My friend wanted to have a birthday around her bucket list item of getting on a mechanical bull. So I helped by making a flyer, and rodeo numbers for party guests. As the day approached, I teased someone I was gonna have “Happy Birthday” on my bloomers, so when I fell off the bull that would show. We had a good laugh about that and somehow the joke that I would be the rodeo clown was born. In 24 hours I had gathered things for an outfit, including a cowboy hat with curly rainbow clown hair!
At a nice place at the Mall of America, I went to the restroom as me, and emerged and Bandi the Rodeo Clown. I got looks, and laughs, kids wanted to take pictures with me.
Someone asked me if I had been a clown before. I guess my skills looked experienced. As I reflected on this silly evening of fun, I recognized the parallels and contributions that being a Restorative Justice practitioner provided me!
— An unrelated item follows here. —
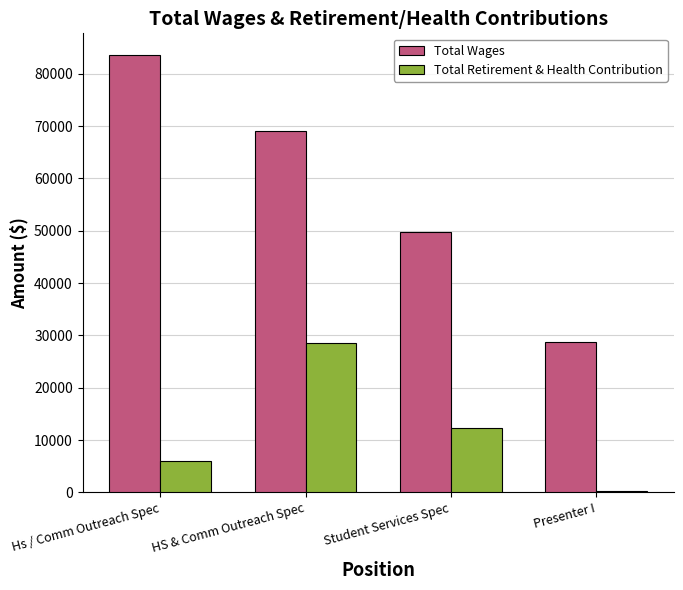

What is the smallest value displayed?

326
Courage to be different. It’s becoming more recognized that we need to address social-emotional learning in schools, and we need to address first-offenses differently. We need to change the way we do business when it comes to changing behavior. My work takes me alongside courts, human services, corrections, and approaching it from a very different model. Asking what people need, where others ask what they deserve sets me apart sometimes. Service providers are moving much closer to Restorative Justice, with trauma-informed work, needs assessment and services that consider how to help instead of just how to punish.
Tenacity. If you watch the video, I try quite a few times. Despite the obvious fact that stockings are way to slippery, I try to make a decent ride. To keep a non-profit going, constant juggling of needs and priorities: board, finances, staff, services, marketing, grants, volunteers. I keep the majority of Circles and maintain a caseload.
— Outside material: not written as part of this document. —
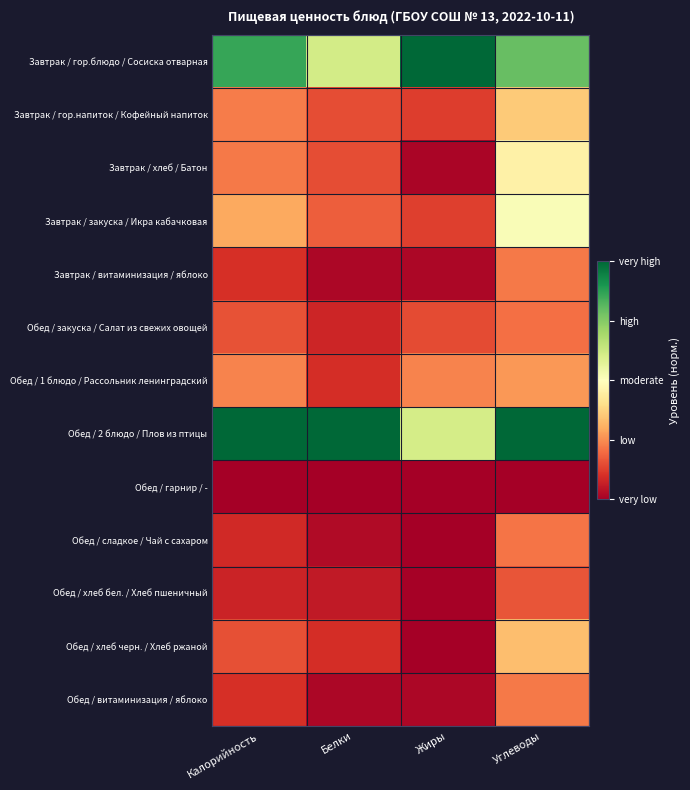

Between Углеводы and Жиры, which is larger?

Жиры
Emotional Climate. I accidentally went right off the otherside on my first try to get on that bull, that is where the video starts. I got a lot of laughs, so much so, later I intentionally go right over the top to make everyone laugh. When teaching or training I usually share these two piece of wisdom:
A smile is the first stage of healing.
Laughter is the shortest distance between two people.
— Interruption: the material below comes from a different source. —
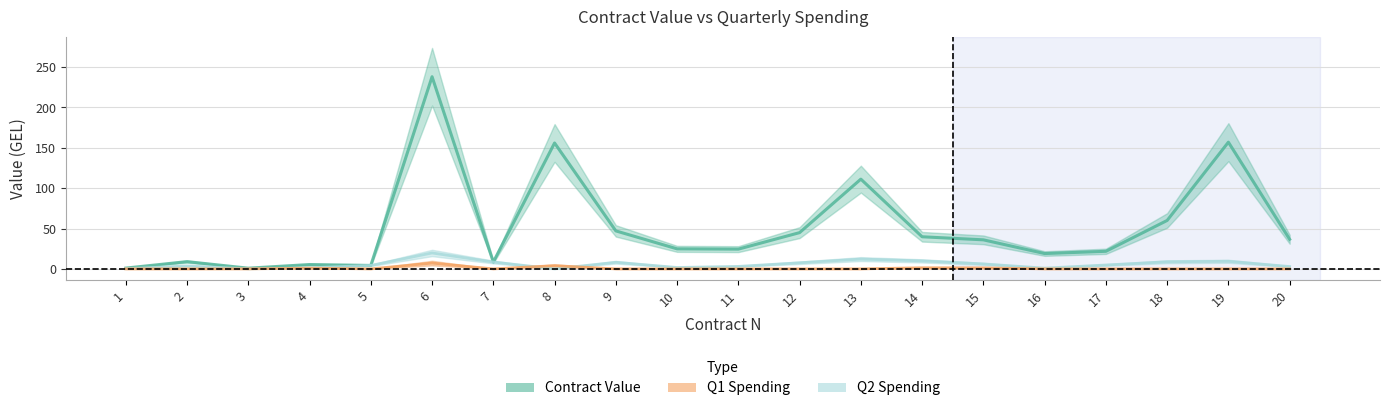

Which series has the largest range (max minus min)?

Contract Value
I didn’t invent those statements, I’ve just used them so much I don’t remember where I heard or learned them. They have become the way I believe, live and act.
When Restorative Justice becomes part of the fiber of your being, you live the message. Not perfectly, we are human. It seems to me I lived out some of Restorative Justice when I did something for the relationship, and the manner in which I was Bandi. You can see what you think!